Darmanin justifie cette position en affirmant que "nos capacités d’intégration et d’assimilation ont été atteintes". Il se propose d'interdire le regroupement familial pour certains titres de séjour, de conditionner l'octroi de visas à la coopération des pays d'origine pour l'exécution des Obligations de quitter le territoire français (OQTF), et d'instaurer des quotas migratoires limitatifs. "Il faudra changer la Constitution", insiste-t-il afin de mettre en place de telles spécificités.
Dans ce cadre, une réforme constitutionnelle semble inévitable. Comme l’explique RTL, le ministre souligne l'importance de traiter cette question dès la prochaine présidentielle, soulignant qu'il souhaite faire de cette problématique un enjeu central du débat politique de 2027.
Une plus grande fermeté sur les personnes visées par une OQTF
Dans ce même entretien, Gérald Darmanin exprime son soutien à Robert Ménard, le maire de Béziers, actuellement sous le feu des critiques pour avoir refusé de célébrer un mariage entre une Française et un Algérien ayant une OQTF. Il stipule que ce type de décision se fonde sur le droit administratif et non pénal, et peut concerner, par exemple, des étudiants étrangers dont le visa est expiré.
Darmanin a également fait savoir qu’il envisage des mesures renforcées pour accélérer les expulsions de personnes visées par une OQTF, notamment en facilitant leur transfert vers leur pays d'origine.

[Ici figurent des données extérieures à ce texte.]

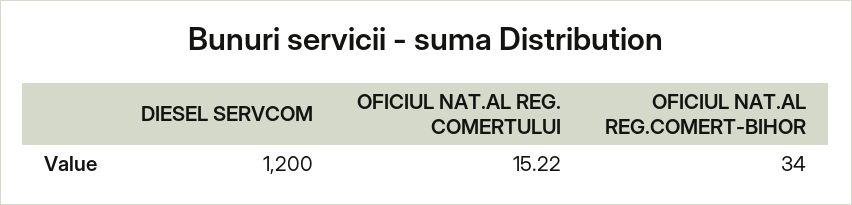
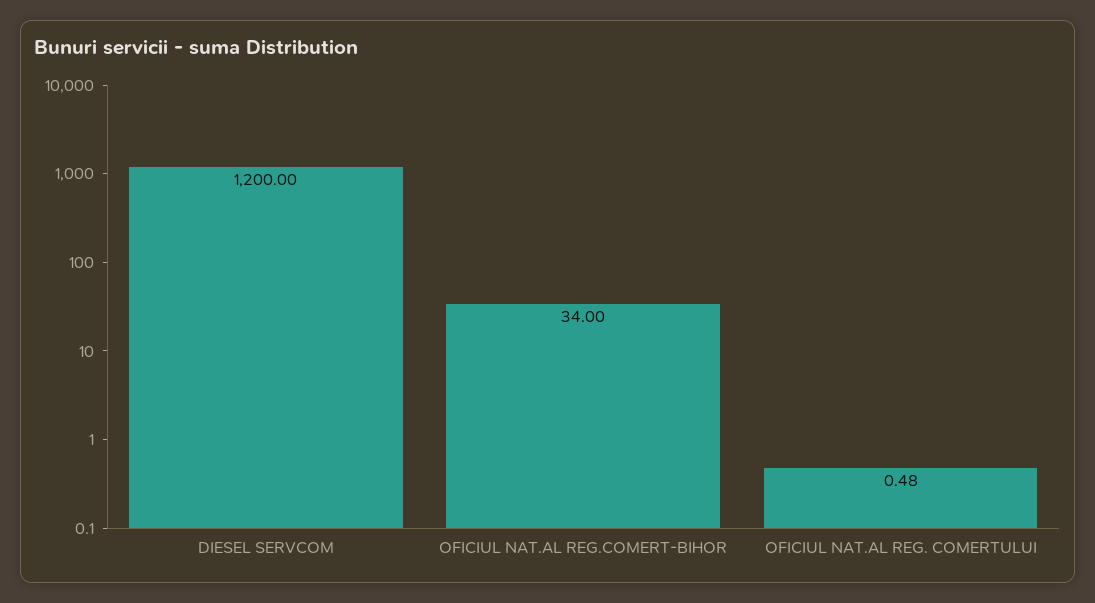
  {
    "DIESEL SERVCOM": 1200,
-   "OFICIUL NAT.AL REG. COMERTULUI": 15.22,
+   "OFICIUL NAT.AL REG. COMERTULUI": 0.48,
    "OFICIUL NAT.AL REG.COMERT-BIHOR": 34
  }

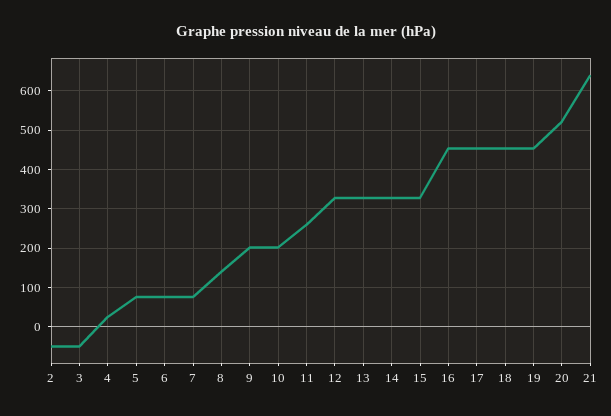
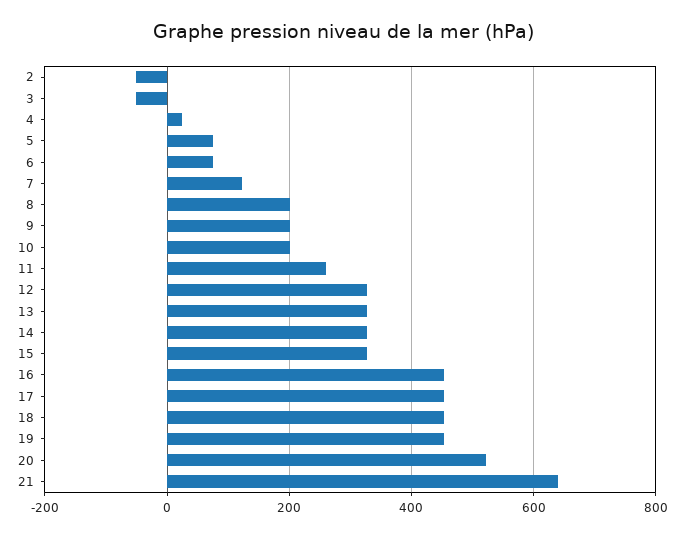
  {
    "2": -60,
    "3": -60,
    "4": 20,
    "5": 80,
    "6": 80,
-   "7": 80,
+   "7": 120,
-   "8": 140,
+   "8": 200,
    "9": 200,
    "10": 200,
    "11": 260,
    "12": 320,
    "13": 320,
    "14": 320,
    "15": 320,
    "16": 460,
    "17": 460,
    "18": 460,
    "19": 460,
    "20": 520,
    "21": 640
  }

Présidentielle 2027 : Darmanin se positionne derrière Édouard Philippe
À l’approche de l’élection présidentielle de 2027, Gérald Darmanin n’hésite pas à tracer les contours de son camp. Selon ses analyses, Gabriel Attal représenterait "la social-démocratie progressiste", tandis que Bruno Retailleau incarnerait "la droite conservatrice". Pour lui, Édouard Philippe est "le mieux placé" pour mener une candidature unique et évincer les risques de candidatures multiples qui pourraient fragmenter le vote.
Il conclut en indiquant qu'il n'exclut pas de se porter candidat, selon les évènements à venir : "Il va se passer beaucoup de choses d’ici un an. Je prendrai ma décision en fonction du seul intérêt de mon pays".